Ruhsuz yürüyen bedenlerden kaçıyorum.
Kıyma makinesinden geçirilmiş anıların hepsi gökyüzüne çivilenmiş.
Uzaktan kaçık bir motorun doğayı kırbaçlayan sesi geliyor.
Perdenin arkasındaki hayallerle konuşuyorum.
Suratsız yalnızlık yakamdan tutup balkondan aşağı fırlatıyor beni.
Yalnızlık anları delip ruhumuza ateş ederken aşkın dokunuşları kapıyı çaldı.
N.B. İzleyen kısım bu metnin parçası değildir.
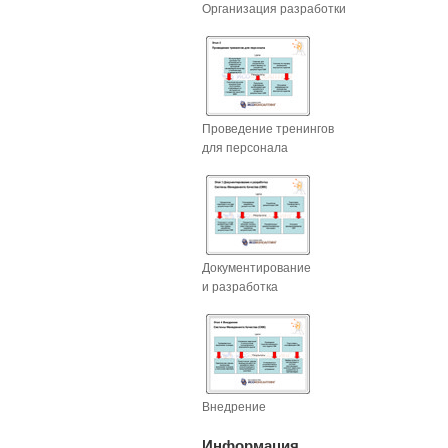
Организация разработки
Проведение тренингов
для персонала
Документирование
и разработка
Внедрение
Информация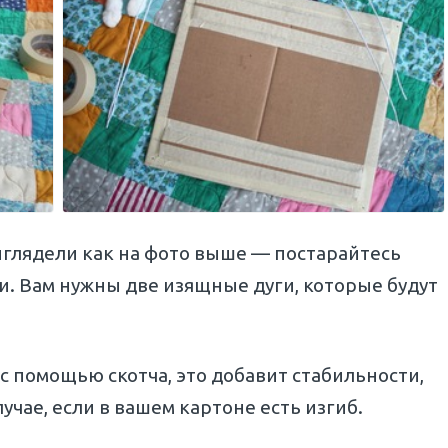
ыглядели как на фото выше — постарайтесь
. Вам нужны две изящные дуги, которые будут
 с помощью скотча, это добавит стабильности,
лучае, если в вашем картоне есть изгиб.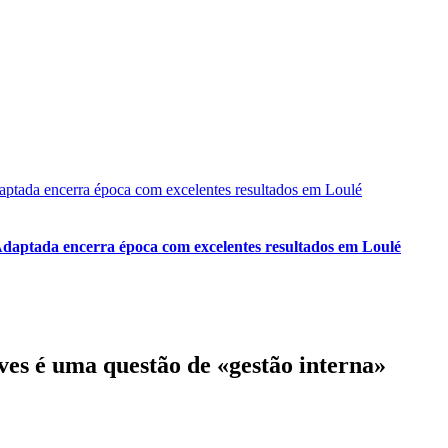
Adaptada encerra época com excelentes resultados em Loulé
ves é uma questão de «gestão interna»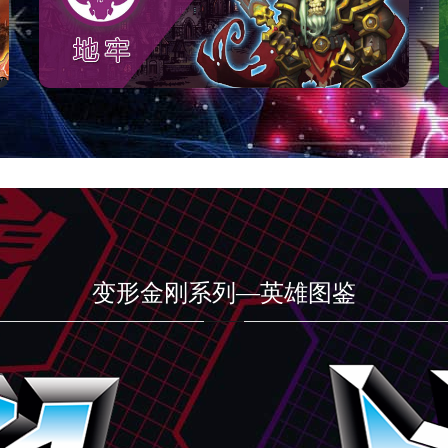
变形金刚系列—英雄图鉴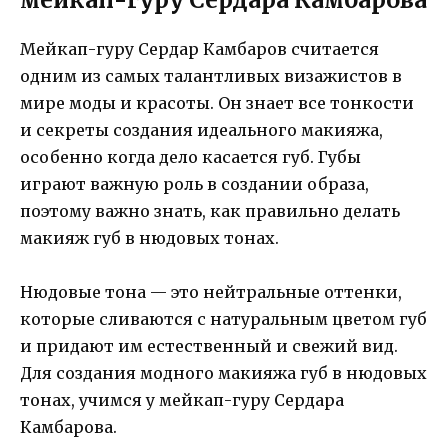
Мейкап-гуру Сердар Камбаров считается
одним из самых талантливых визажистов в
мире моды и красоты. Он знает все тонкости
и секреты создания идеального макияжа,
особенно когда дело касается губ. Губы
играют важную роль в создании образа,
поэтому важно знать, как правильно делать
макияж губ в нюдовых тонах.
Нюдовые тона — это нейтральные оттенки,
которые сливаются с натуральным цветом губ
и придают им естественный и свежий вид.
Для создания модного макияжа губ в нюдовых
тонах, учимся у мейкап-гуру Сердара
Камбарова.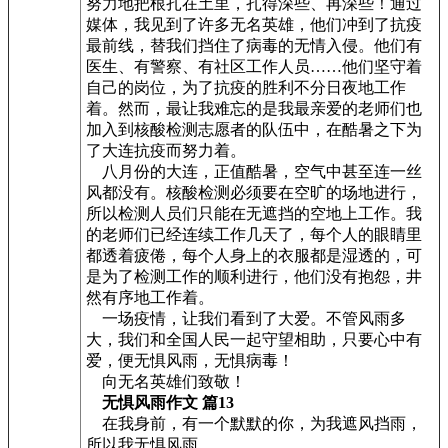
努力地把根扎在土里，扎得深些、再深些！通过
媒体，我见到了许多无名英雄，他们冲到了抗疫
最前线，替我们挡住了病毒的无情入侵。他们有
医生、有警察、有社区工作人员……他们坚守着
自己的岗位，为了抗疫的胜利不分日夜地工作
着。然而，最让我难忘的是我最亲爱的老师们也
加入到核酸检测志愿者的队伍中，在酷暑之下为
了大连抗疫而努力着。
八月份的大连，正值酷暑，空气中甚至连一丝
风都没有。核酸检测必须要在空旷的场地进行，
所以检测人员们只能在无遮挡的空地上工作。我
的老师们已经连续工作几天了，每个人的眼睛里
都透着疲倦，每个人身上的衣服都是湿透的，可
是为了检测工作的顺利进行，他们没有抱怨，井
然有序地工作着。
一场疫情，让我们看到了大爱。不管风雨多
大，我们和全国人民一起守望相助，只要心中有
爱，便无惧风雨，无惧病毒！
向无名英雄们致敬！
无惧风雨作文 篇13
在我身前，有一个默默的你，为我遮风挡雨，
所以我无惧风雨。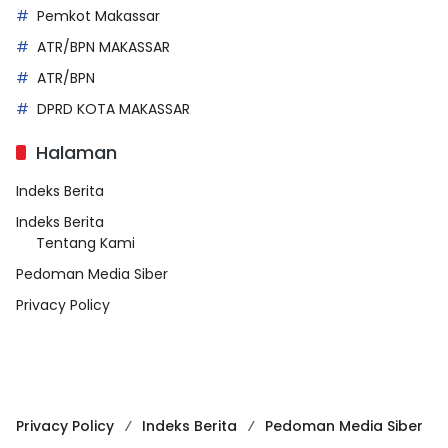
Pemkot Makassar
ATR/BPN MAKASSAR
ATR/BPN
DPRD KOTA MAKASSAR
Halaman
Indeks Berita
Indeks Berita
Tentang Kami
Pedoman Media Siber
Privacy Policy
Privacy Policy
Indeks Berita
Pedoman Media Siber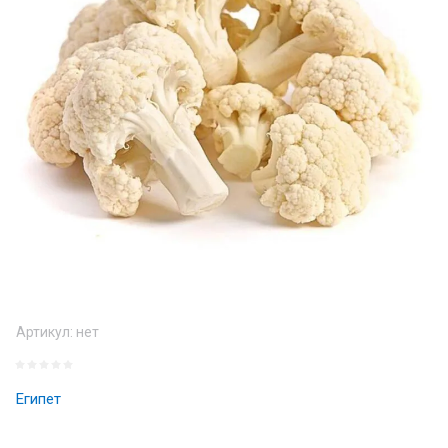
Артикул:
нет
Египет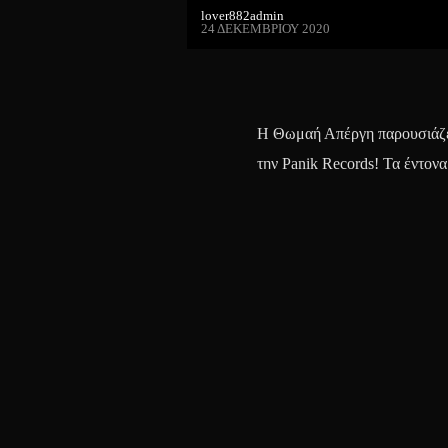
lover882admin
24 ΔΕΚΕΜΒΡΊΟΥ 2020
Η Θωμαή Απέργη παρουσιάζει
την Panik Records! Τα έντον
από ένα κινηματογραφικό vid
Πηγή : musicpress.gr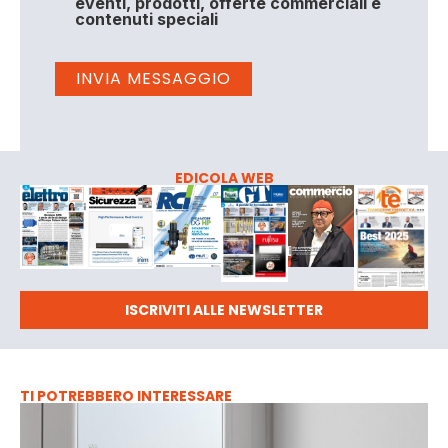
eventi, prodotti, offerte commerciali e
contenuti speciali
EDICOLA WEB
ISCRIVITI ALLE NEWSLETTER
TI POTREBBERO INTERESSARE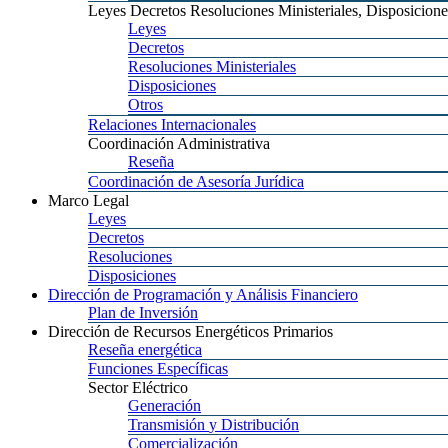
Leyes
Decretos Resoluciones Ministeriales, Disposicione
Leyes
Decretos
Resoluciones
Ministeriales
Disposiciones
Otros
Relaciones
Internacionales
Coordinación
Administrativa
Reseña
Coordinación
de Asesoría Jurídica
Marco
Legal
Leyes
Decretos
Resoluciones
Disposiciones
Dirección
de Programación y Análisis Financiero
Plan
de Inversión
Dirección
de Recursos Energéticos Primarios
Reseña
energética
Funciones
Específicas
Sector
Eléctrico
Generación
Transmisión
y Distribución
Comercialización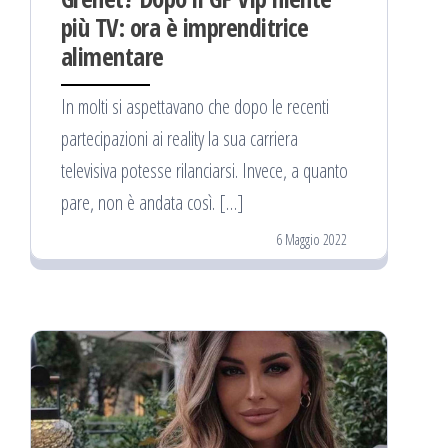
più TV: ora è imprenditrice
alimentare
In molti si aspettavano che dopo le recenti
partecipazioni ai reality la sua carriera
televisiva potesse rilanciarsi. Invece, a quanto
pare, non è andata così. […]
6 Maggio 2022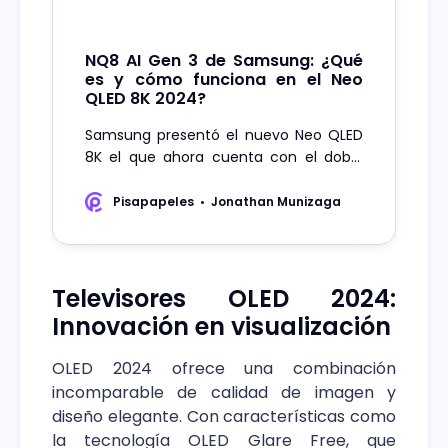
NQ8 AI Gen 3 de Samsung: ¿Qué
es y cómo funciona en el Neo
QLED 8K 2024?
Samsung presentó el nuevo Neo QLED
8K el que ahora cuenta con el doble
potencia de la Inteligencia Artificial
gracias a este procesador.
Pisapapeles
Jonathan Munizaga
Televisores OLED 2024:
Innovación en visualización
OLED 2024 ofrece una combinación
incomparable de calidad de imagen y
diseño elegante. Con características como
la tecnología OLED Glare Free, que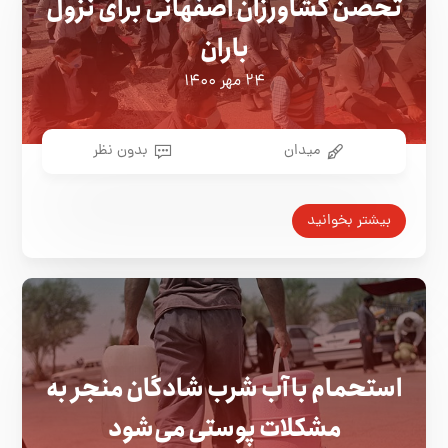
تحصن کشاورزان اصفهانی برای نزول
باران
۲۴ مهر ۱۴۰۰
میدان
بدون نظر
بیشتر بخوانید
استحمام با آب شرب شادگان منجر به
مشکلات پوستی می‌شود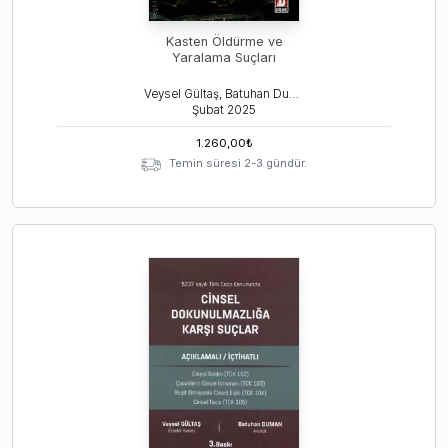
Kasten Öldürme ve
Yaralama Suçları
Veysel Gültaş, Batuhan Duman
Şubat
2025
1.260,00
₺
Temin süresi 2-3 gündür.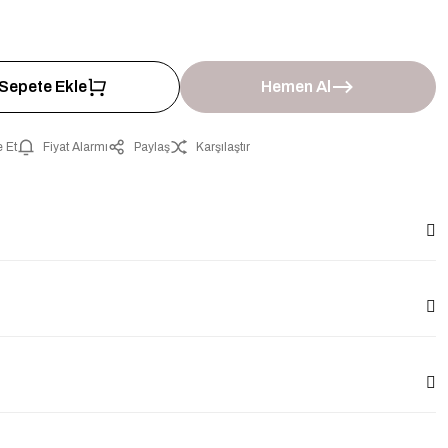
Sepete Ekle
Hemen Al
 Et
Fiyat Alarmı
Paylaş
Karşılaştır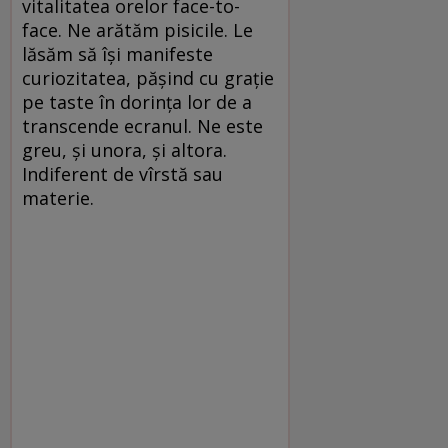
vitalitatea orelor face-to-
face. Ne arătăm pisicile. Le
lăsăm să își manifeste
curiozitatea, pășind cu grație
pe taste în dorința lor de a
transcende ecranul. Ne este
greu, și unora, și altora.
Indiferent de vîrstă sau
materie.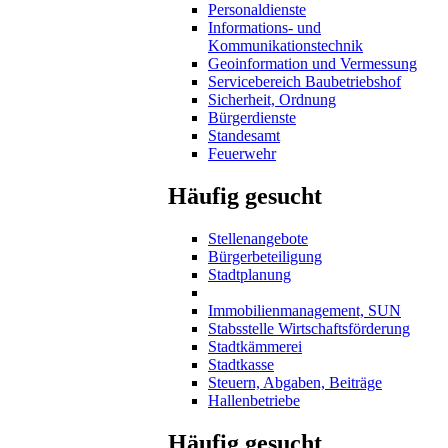
Personaldienste
Informations- und
Kommunikationstechnik
Geoinformation und Vermessung
Servicebereich Baubetriebshof
Sicherheit, Ordnung
Bürgerdienste
Standesamt
Feuerwehr
Häufig gesucht
Stellenangebote
Bürgerbeteiligung
Stadtplanung
Immobilienmanagement, SUN
Stabsstelle Wirtschaftsförderung
Stadtkämmerei
Stadtkasse
Steuern, Abgaben, Beiträge
Hallenbetriebe
Häufig gesucht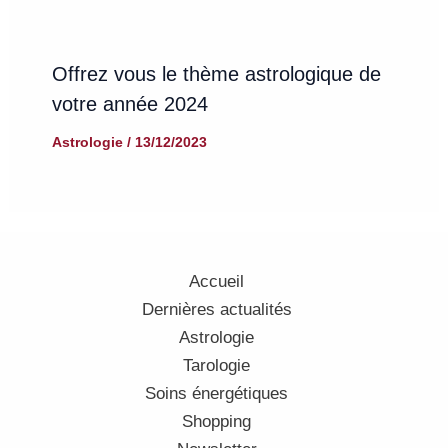
Offrez vous le thème astrologique de
votre année 2024
Astrologie
/
13/12/2023
Accueil
Dernières actualités
Astrologie
Tarologie
Soins énergétiques
Shopping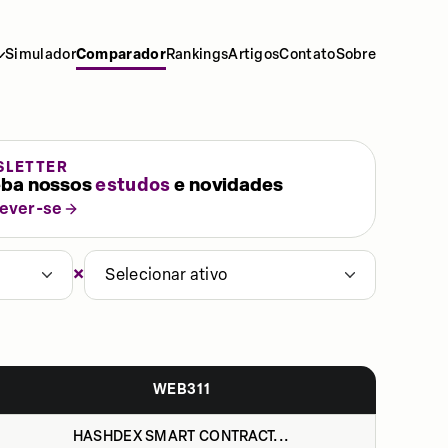
Simulador
Comparador
Rankings
Artigos
Contato
Sobre
SLETTER
ba nossos
estudos
e novidades
rever-se
×
Selecionar ativo
WEB311
HASHDEX SMART CONTRACT...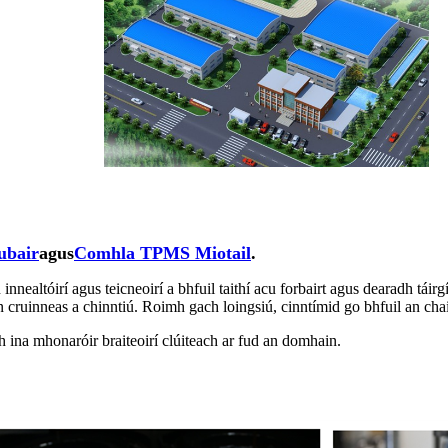
bair
agus
Comhla TPMS Miotail
.
ealtóirí agus teicneoirí a bhfuil taithí acu forbairt agus dearadh táirg
n cruinneas a chinntiú. Roimh gach loingsiú, cinntímid go bhfuil an cha
h ina mhonaróir braiteoirí clúiteach ar fud an domhain.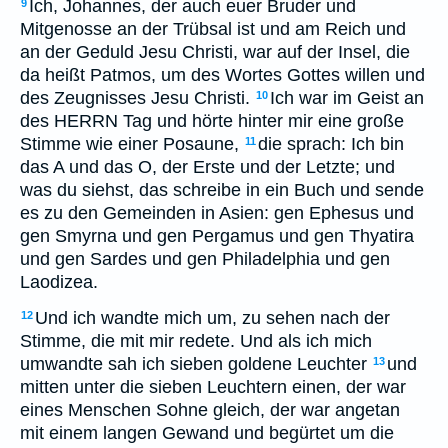
Ich, Johannes, der auch euer Bruder und
9
Mitgenosse an der Trübsal ist und am Reich und
an der Geduld Jesu Christi, war auf der Insel, die
da heißt Patmos, um des Wortes Gottes willen und
des Zeugnisses Jesu Christi.
Ich war im Geist an
10
des HERRN Tag und hörte hinter mir eine große
Stimme wie einer Posaune,
die sprach: Ich bin
11
das A und das O, der Erste und der Letzte; und
was du siehst, das schreibe in ein Buch und sende
es zu den Gemeinden in Asien: gen Ephesus und
gen Smyrna und gen Pergamus und gen Thyatira
und gen Sardes und gen Philadelphia und gen
Laodizea.
Und ich wandte mich um, zu sehen nach der
12
Stimme, die mit mir redete. Und als ich mich
umwandte sah ich sieben goldene Leuchter
und
13
mitten unter die sieben Leuchtern einen, der war
eines Menschen Sohne gleich, der war angetan
mit einem langen Gewand und begürtet um die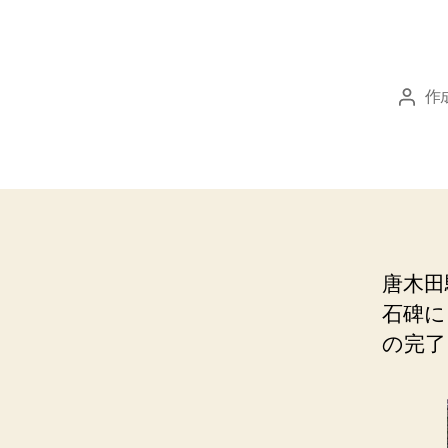
作
投
稿
者
唐木田
石碑に
の完了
Nedensiz bir kavgaydı kapıyı açmak.
O anda mavi kelebekler alevlerle birlikte bana ateş etmeye başladı.
Kapsüle sıkıştırılmış katledilmiş insanlarız hepimiz.
Gözlerinde mavi telaş vardı, geceye eşlik eden parçalanmış gözleriyle baktı bana.
Umut bizden yanaydı, anladım.
Biraları dolaptan çıkardı ve içmeye başladık ardından balkondan delik deşik kaldırımlara baktı.
Yağmur damlalarıyla konuştu.
Birkaç nükleer bombanın kanattığı zehirli insanlar, boks maçı
yaparken o sadece kendi notalarıyla baktı bana.
Programlanmış bir katil olmadığını anladım
saatler saatleri kovaladı fark etmeden.
Kaybolan maviliklerini odaya koyduğu bavulda saklıyordu.
Teslim olmuş barmenler gibiydim.
Konuşamıyordum, sadece okyanusa bıraktım kendimi.
Bana her baktığında kalbimi gıdıklıyordu düşleri.
Ama hiçbir şeyin farkında değildi.
Asıl mesele buydu işte, insanların kaybolduğu
kalabalıklarda hiçbir zaman göremeyeceğim her şey onda saklıydı.
Üstümüze yıldızlar çöktü dakikalar geçmeden.
Her şeyi unutup savaşmadan, sormadan, anlamadan, duymadan
devam ediyordu hayat kalabalıklar için.
Bizi kelepçeleyen yalnızlığı da hissetmiyorduk.
Çünkü gece bitmişti ve sabahın güneşli hüznü kalplerimize ateş ediyordu.